- [The problem]: Quote every one of the items below word for word, leaving out the pictures.

BEGIN Records to use

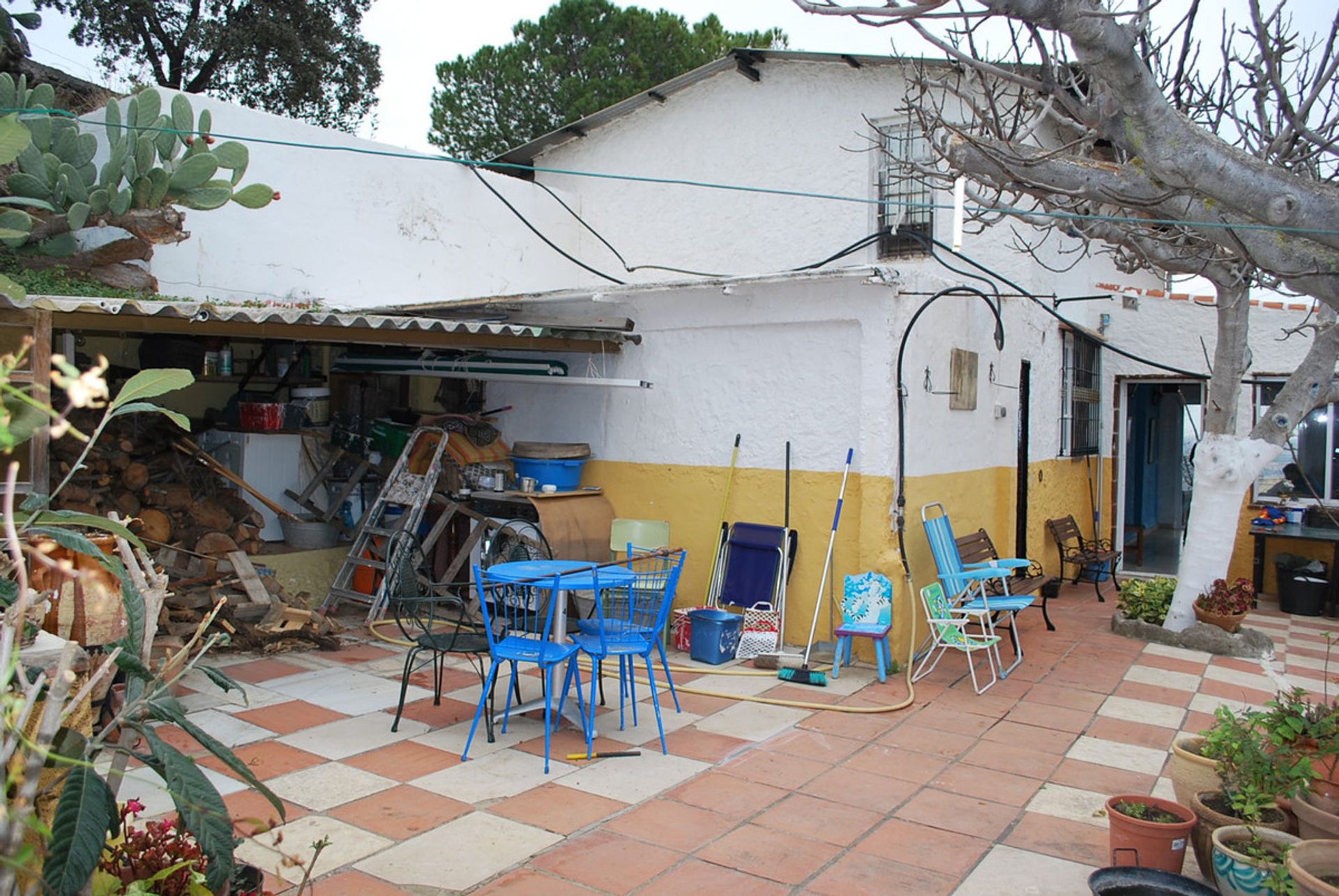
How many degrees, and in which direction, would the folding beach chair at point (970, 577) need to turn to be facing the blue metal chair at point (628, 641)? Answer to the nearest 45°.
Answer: approximately 90° to its right

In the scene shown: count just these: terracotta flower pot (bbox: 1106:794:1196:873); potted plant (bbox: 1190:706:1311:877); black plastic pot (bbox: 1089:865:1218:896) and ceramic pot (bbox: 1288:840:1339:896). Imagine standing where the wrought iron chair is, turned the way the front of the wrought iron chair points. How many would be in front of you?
4

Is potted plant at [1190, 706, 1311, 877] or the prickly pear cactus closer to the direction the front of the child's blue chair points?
the potted plant

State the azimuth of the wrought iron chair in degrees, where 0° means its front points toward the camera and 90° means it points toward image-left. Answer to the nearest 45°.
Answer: approximately 315°

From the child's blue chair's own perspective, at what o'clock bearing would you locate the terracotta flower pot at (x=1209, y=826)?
The terracotta flower pot is roughly at 11 o'clock from the child's blue chair.
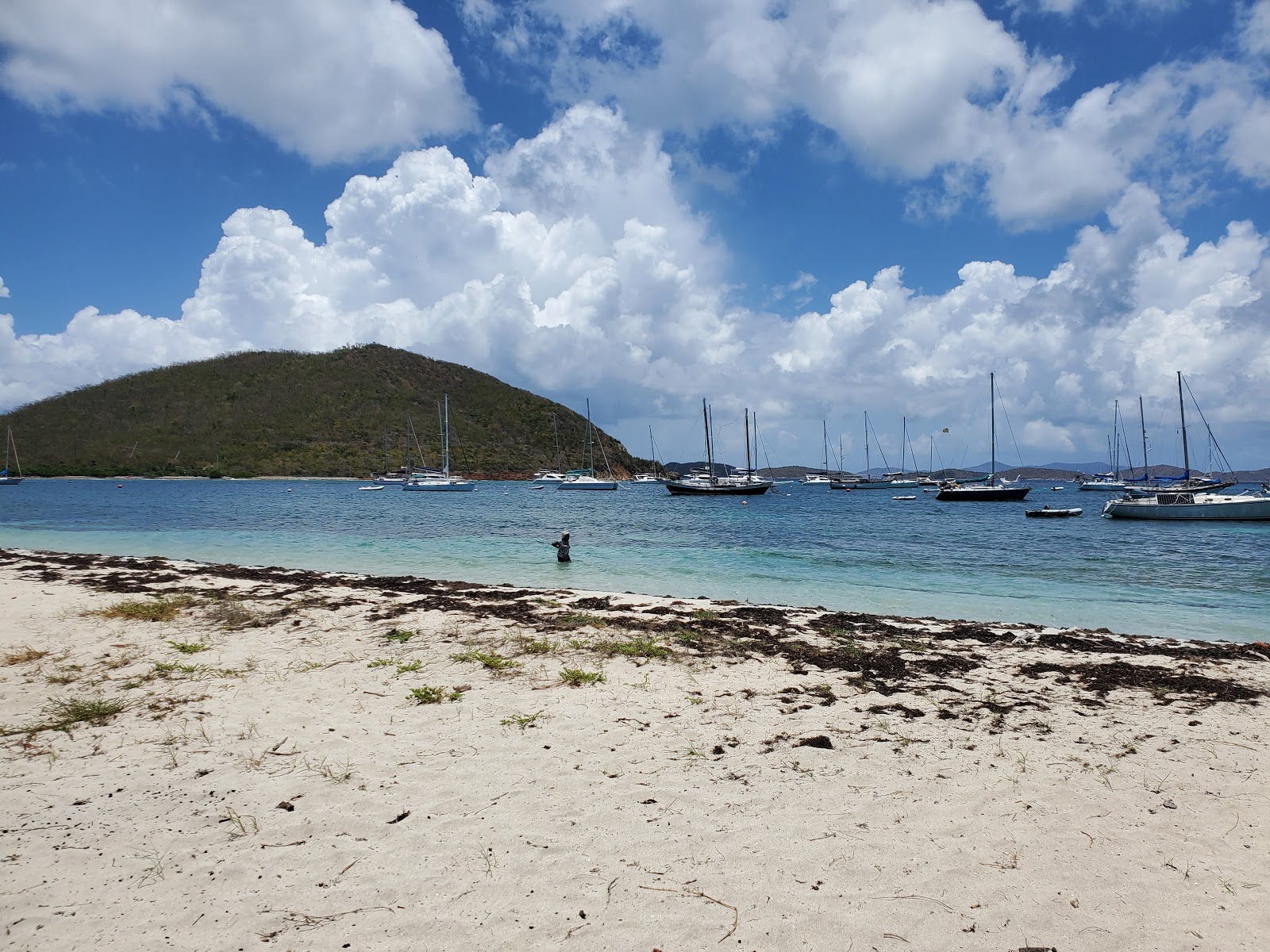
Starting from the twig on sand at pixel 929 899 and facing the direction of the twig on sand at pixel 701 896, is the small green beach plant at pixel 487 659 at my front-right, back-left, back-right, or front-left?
front-right

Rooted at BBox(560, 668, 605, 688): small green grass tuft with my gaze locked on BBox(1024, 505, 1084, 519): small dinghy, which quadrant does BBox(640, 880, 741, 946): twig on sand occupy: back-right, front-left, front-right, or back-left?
back-right

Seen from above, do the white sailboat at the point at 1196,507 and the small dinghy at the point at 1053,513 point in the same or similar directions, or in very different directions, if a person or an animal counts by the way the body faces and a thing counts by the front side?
same or similar directions
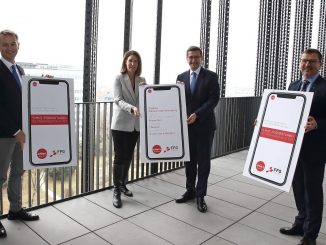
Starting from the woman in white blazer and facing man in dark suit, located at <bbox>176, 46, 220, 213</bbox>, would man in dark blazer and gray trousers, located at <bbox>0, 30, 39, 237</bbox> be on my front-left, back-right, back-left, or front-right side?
back-right

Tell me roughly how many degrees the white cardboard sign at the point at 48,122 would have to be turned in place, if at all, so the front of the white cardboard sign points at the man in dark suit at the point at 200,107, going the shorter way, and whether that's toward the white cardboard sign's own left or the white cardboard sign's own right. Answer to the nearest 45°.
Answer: approximately 90° to the white cardboard sign's own left

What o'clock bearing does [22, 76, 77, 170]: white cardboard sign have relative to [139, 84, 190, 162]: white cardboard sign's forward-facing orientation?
[22, 76, 77, 170]: white cardboard sign is roughly at 2 o'clock from [139, 84, 190, 162]: white cardboard sign.

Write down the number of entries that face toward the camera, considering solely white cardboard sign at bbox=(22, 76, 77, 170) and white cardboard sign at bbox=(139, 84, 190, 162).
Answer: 2

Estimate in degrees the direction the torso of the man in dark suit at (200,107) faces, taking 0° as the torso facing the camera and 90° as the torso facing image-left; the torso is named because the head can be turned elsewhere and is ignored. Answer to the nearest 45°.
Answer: approximately 45°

END Records to use

- [Answer]:
How many degrees, and in which direction, would the folding beach chair at point (970, 577) need to turn to be facing the blue metal chair at point (628, 641)? Answer to the nearest 45°.
Answer: approximately 90° to its right

In the scene shown: count just these: terracotta flower pot (bbox: 1106:794:1196:873); potted plant (bbox: 1190:706:1311:877); black plastic pot (bbox: 1089:865:1218:896) and ceramic pot (bbox: 1288:840:1339:896). Imagine standing where the wrought iron chair is, turned the way the front of the wrought iron chair points. How many would be in front of you?
4

Is potted plant at [1190, 706, 1311, 877] or the prickly pear cactus closer to the direction the front of the child's blue chair points?
the potted plant

State the azimuth of the wrought iron chair in degrees, where 0° means its front points toward the camera and 90° means it points toward image-left. Answer to the nearest 45°.
Answer: approximately 315°

From the child's blue chair's own perspective, at what o'clock bearing would you locate the terracotta flower pot at (x=1209, y=826)?
The terracotta flower pot is roughly at 11 o'clock from the child's blue chair.
Starting from the twig on sand at pixel 929 899 and facing the direction of the twig on sand at pixel 701 896, is the small green beach plant at pixel 487 659 at my front-right, back-left, back-right, or front-left?
front-right

Rooted at BBox(560, 668, 605, 688): small green grass tuft with my gaze locked on BBox(1024, 505, 1084, 519): small dinghy, which quadrant does BBox(640, 880, 741, 946): twig on sand occupy: back-right, front-left, front-right, or back-left?
back-right

Seen from above, do the white sailboat at the point at 1196,507 and the small dinghy at the point at 1053,513 point in the same or similar directions, or in very different directions, if a person or an animal counts by the way the body faces and a thing counts by the front side?
same or similar directions
Starting from the woman in white blazer and facing man in dark suit, located at <bbox>176, 46, 220, 213</bbox>, would man in dark blazer and gray trousers, located at <bbox>0, 30, 39, 237</bbox> be on my front-left, back-right, back-left, or front-right side?
back-right

Tell me roughly how many degrees the white cardboard sign at the point at 48,122 would have to be turned in place, if at all, so the front of the white cardboard sign points at the man in dark suit at the point at 200,107, going the shorter way, and whether that's toward the white cardboard sign's own left or the white cardboard sign's own right. Answer to the nearest 45°.
Answer: approximately 90° to the white cardboard sign's own left

What o'clock bearing does [22, 76, 77, 170]: white cardboard sign have relative to [139, 84, 190, 162]: white cardboard sign's forward-facing orientation?
[22, 76, 77, 170]: white cardboard sign is roughly at 2 o'clock from [139, 84, 190, 162]: white cardboard sign.

Write down the number of entries that face toward the camera, considering solely white cardboard sign at bbox=(22, 76, 77, 170) and white cardboard sign at bbox=(139, 84, 190, 162).
Answer: 2

Estimate in degrees the direction the torso of the man in dark suit at (200,107) faces, taking 0° as the torso facing the camera and 90° as the torso facing image-left; the torso is named because the head can be turned elsewhere and is ignored. Answer to the nearest 45°.
Answer: approximately 45°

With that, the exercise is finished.